0
votes

I'm very new with Spark and Scala, and I'm using spark-shell accesing to Cassandra through datastax open source connector

with this command:

sc.cassandraTable("keyspace","table")
  .select("gender","name")
  .mapValues(v => v.get())
  .lookup("Male")

and get this error:

error: value mapValues is not a member of com.datastax.spark.connector.rdd.CassandraTableScanRDD[com.datastax.spark.connector.CassandraRow]

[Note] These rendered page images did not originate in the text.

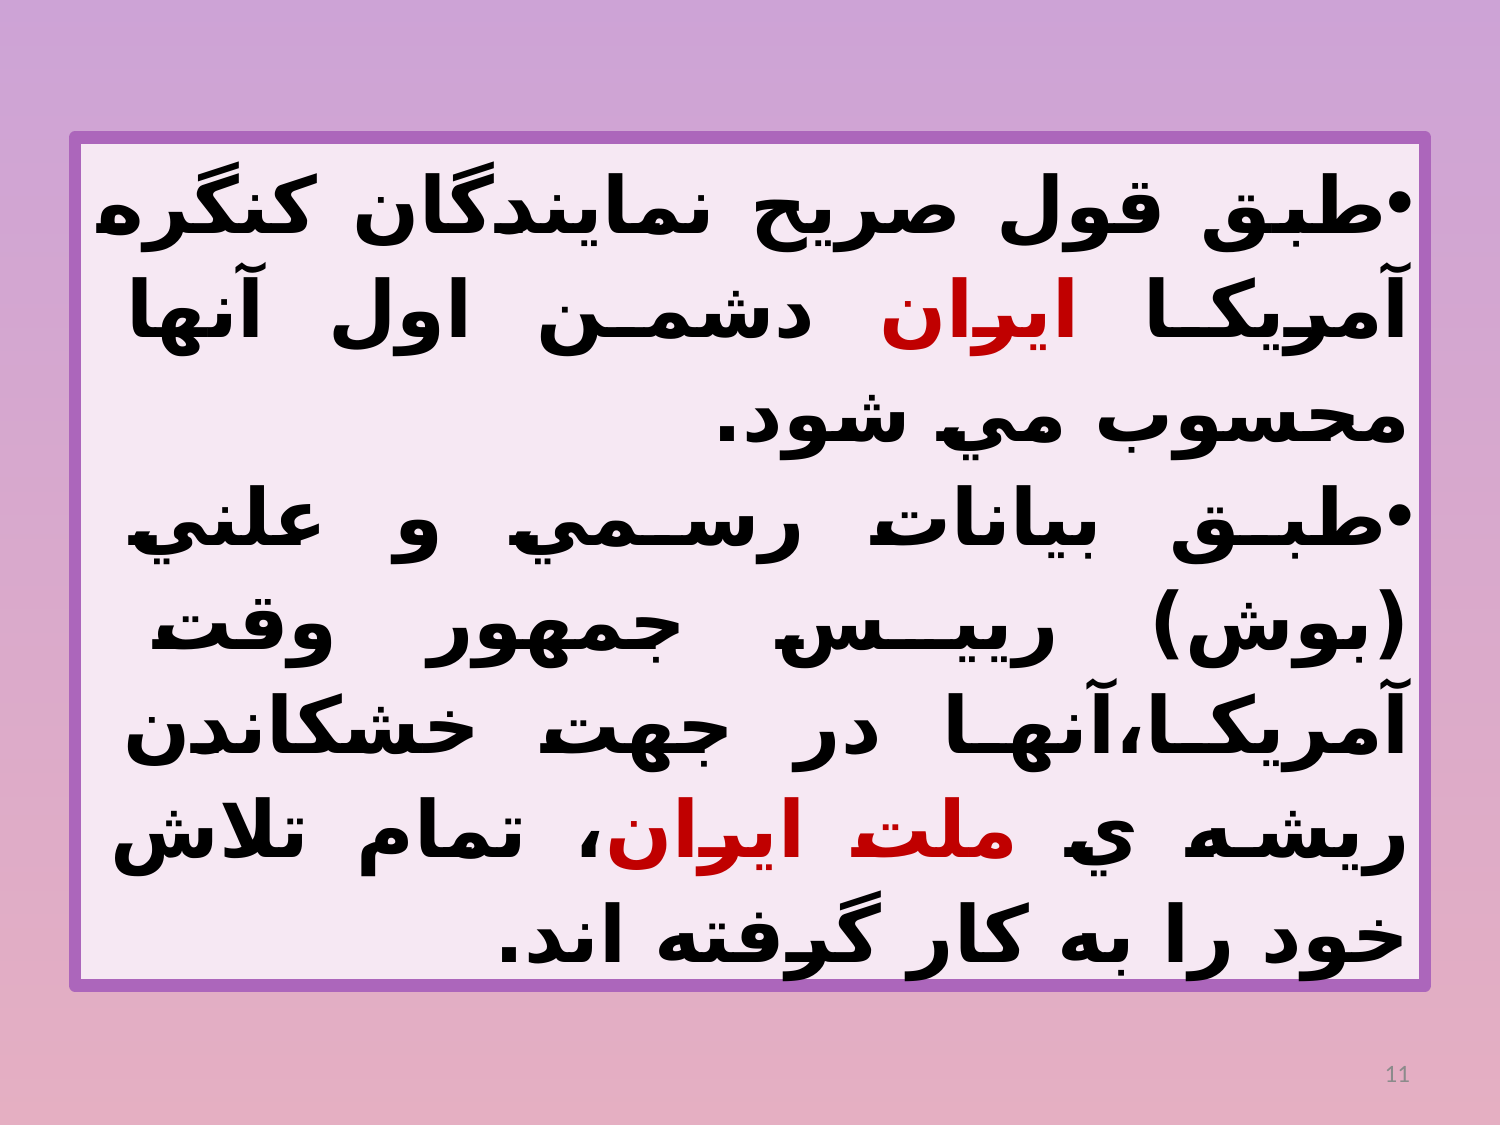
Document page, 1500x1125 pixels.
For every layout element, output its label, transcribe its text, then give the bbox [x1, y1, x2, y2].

slide_number 11 [1074, 1042, 1425, 1103]
list طبق قول صريح نمايندگان کنگره آمريکا ايران دشمن اول آنها محسوب مي شود. طبق بيانات رسمي و علني (بوش) رييس جمهور وقت آمريکا،آنها در جهت خشکاندن ريشه ي ملت ايران، تمام تلاش خود را به کار گرفته اند. [73, 135, 1427, 987]
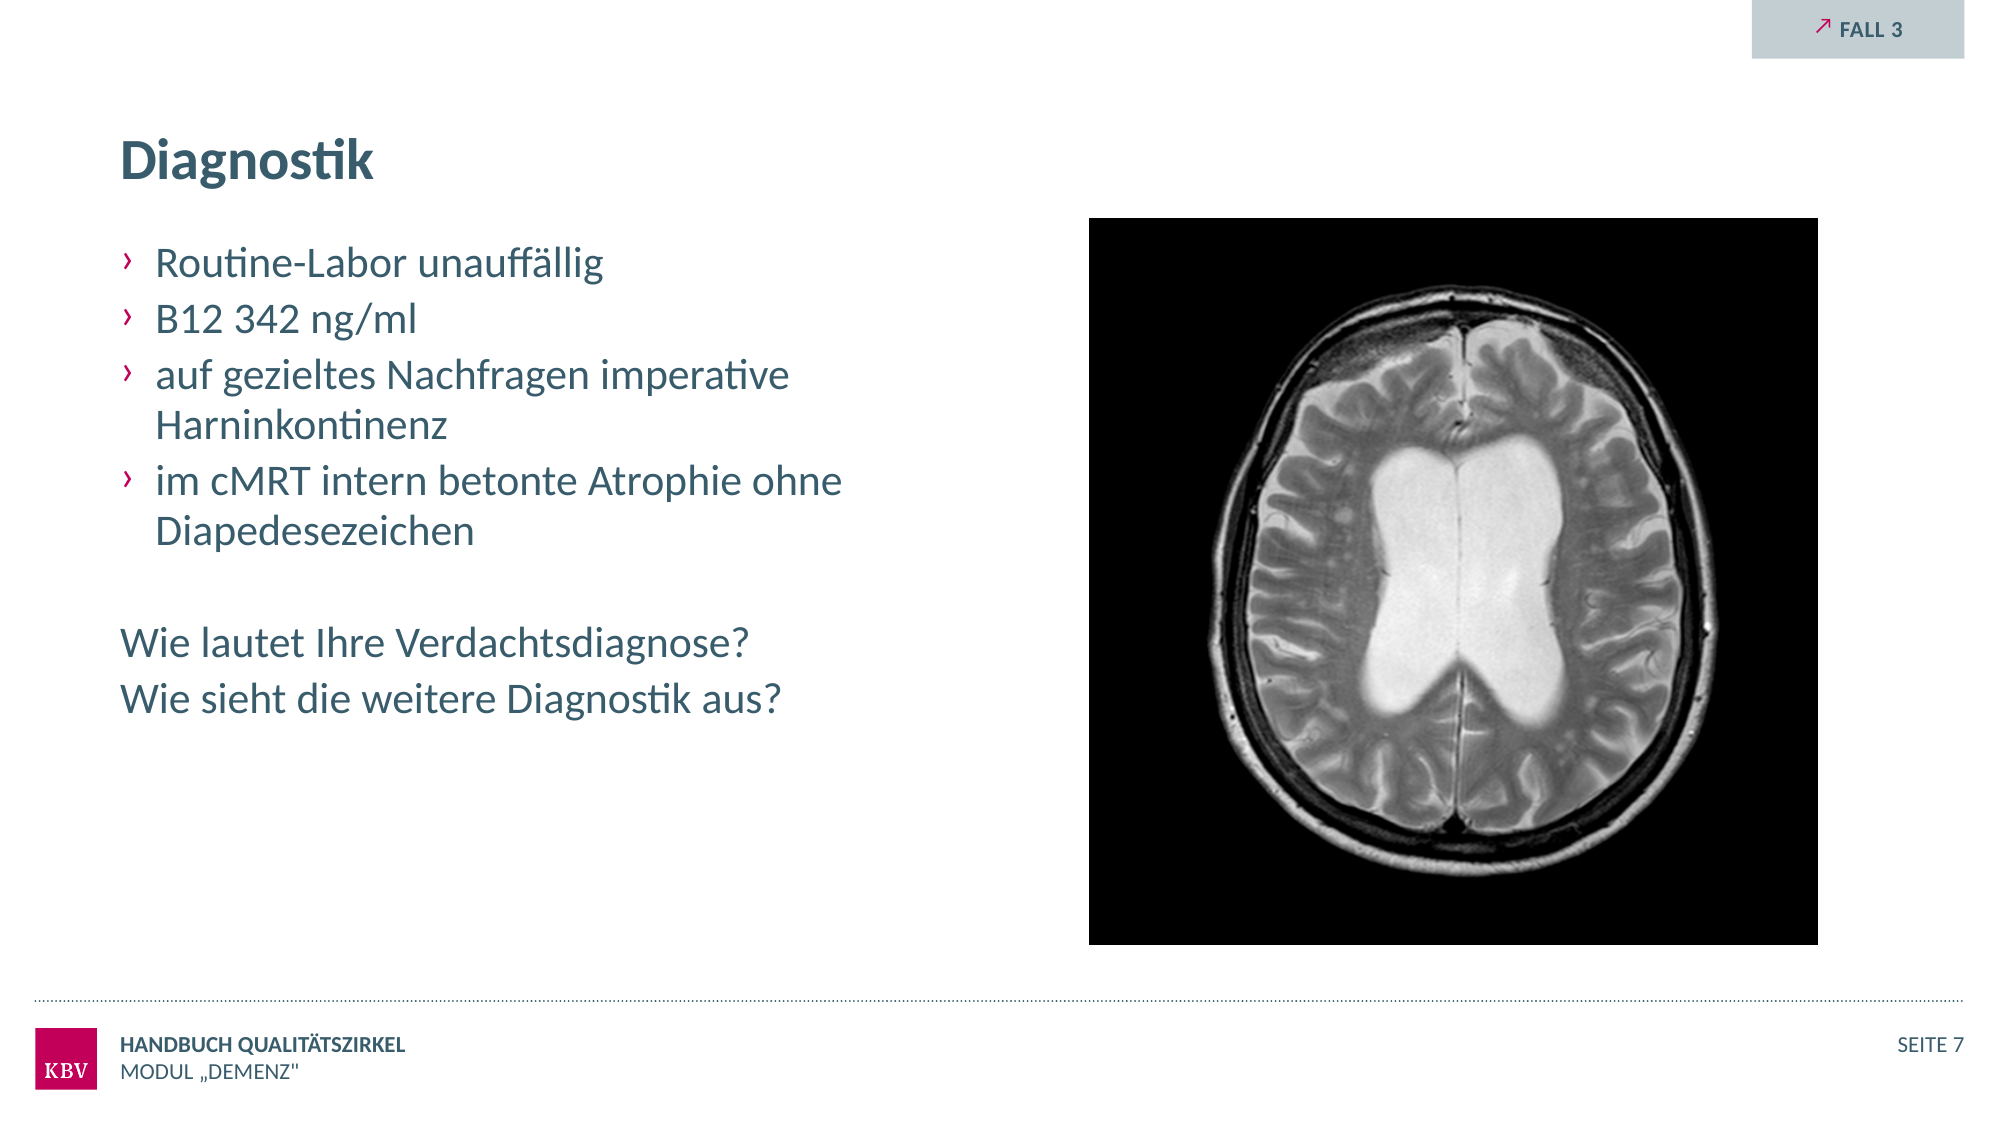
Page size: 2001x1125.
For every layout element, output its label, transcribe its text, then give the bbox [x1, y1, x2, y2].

list Fall 3 [1751, 0, 1965, 59]
list Routine-Labor unauffällig B12 342 ng/ml auf gezieltes Nachfragen imperative Harninkontinenz im cMRT intern betonte Atrophie ohne Diapedesezeichen Wie lautet Ihre Verdachtsdiagnose? Wie sieht die weitere Diagnostik aus? [120, 237, 951, 945]
picture [1089, 218, 1818, 945]
slide_number Modul „Demenz" [120, 1057, 1668, 1084]
slide_number Seite 7 [1787, 1030, 1965, 1057]
title Diagnostik [120, 129, 1880, 201]
footer Handbuch Qualitätszirkel [120, 1030, 1668, 1057]
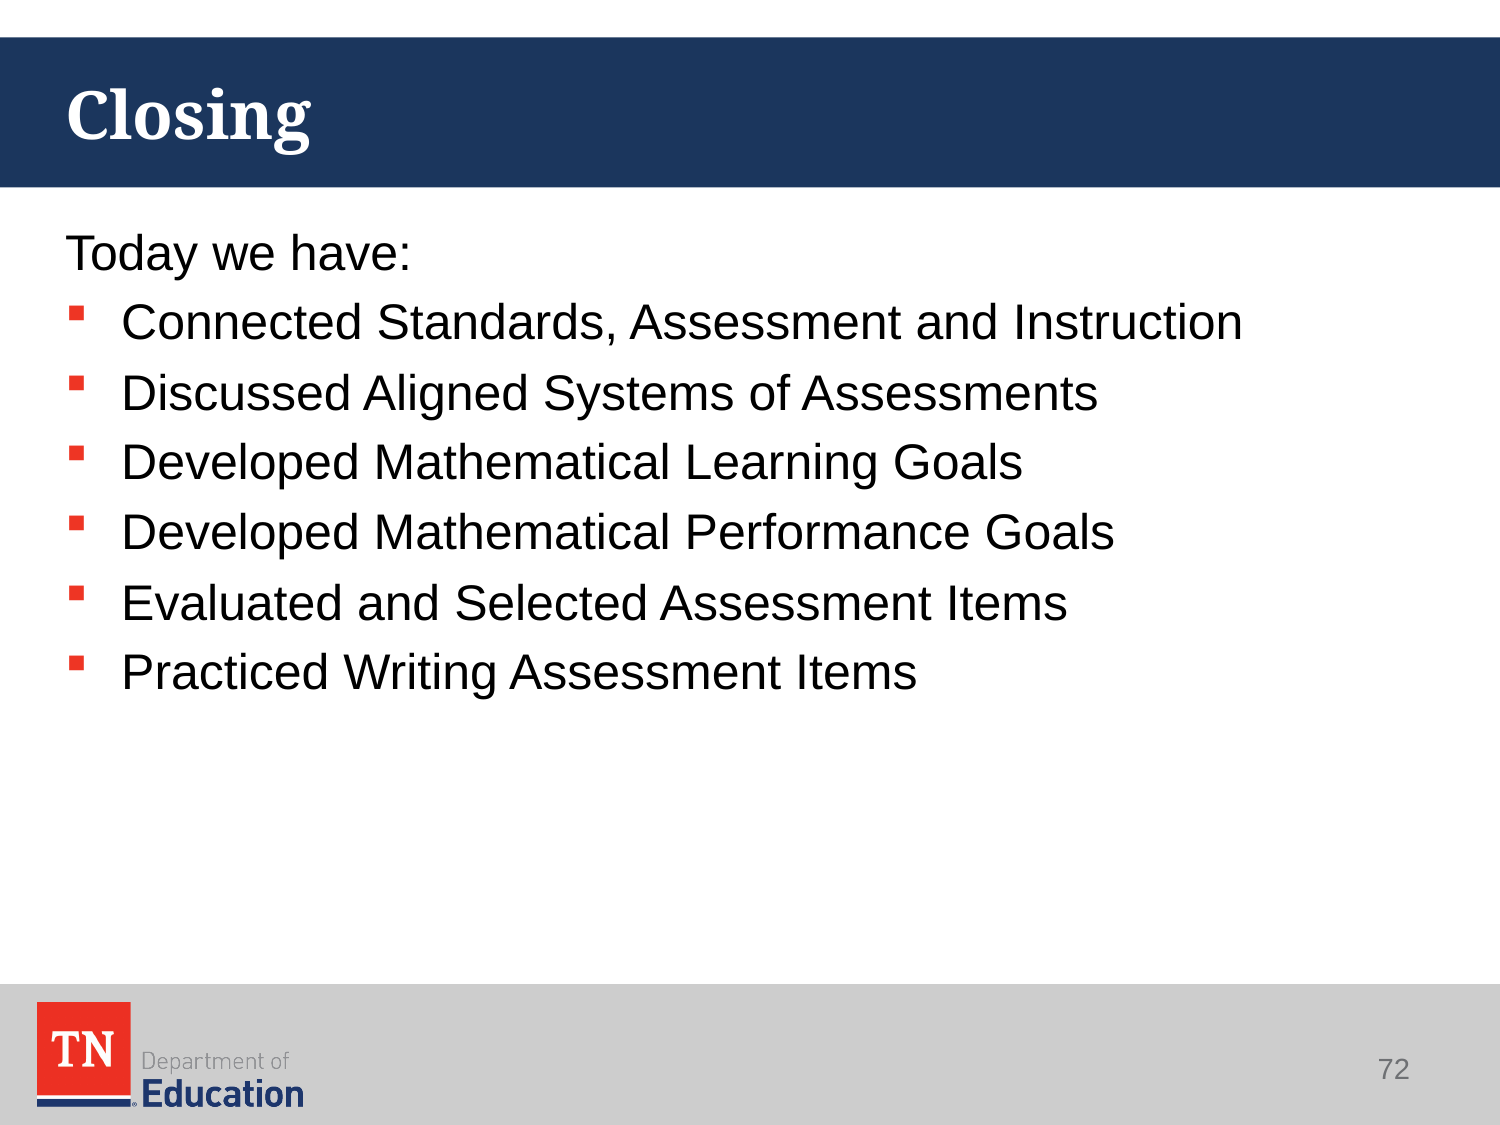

I don't know if this transformation is only for datastax enterprise; and I am not able to find more information about that.

More details:

  • Java 1.8.0_151
  • Spark 2.2.1
  • Scala 2.11
  • Cassandra 3.11.1
1
mapValues is applicable to RDD[Tuple2[_, _]], not any RDD.Alper t. Turker
but there is an RDD... com.datastax.spark.connector.rdd.CassandraTableScanRDDJuan Antonio Aguilar
It is not if it is RDD, but RDD of what. By example RDD[Int] - no mapValues, RDD[(String, Int)] - mapValues which takes Int => UAlper t. Turker
@JuanAntonioAguilar: What is the expected result from that command?mrsrinivas
Thank you @user8371915, that's it... I don't cast types from Cassandra to Scala types.Juan Antonio Aguilar

1 Answers

0
votes

Ok. I've solved by this way, using the comments in the question:

sc.cassandraTable[(String,String)]("keyspace","table")
  .where("gender = 'Male'")
  .select("gender","name")
  .map{case (k,v) => (v,1)}
  .reduceByKey{case (v,count) => count + count}
  .collect.foreach(println)

The key of the solution is the type conversion cassandraTable[(String,String)] between Cassandra Row and Scala types in Spark.

Thank you.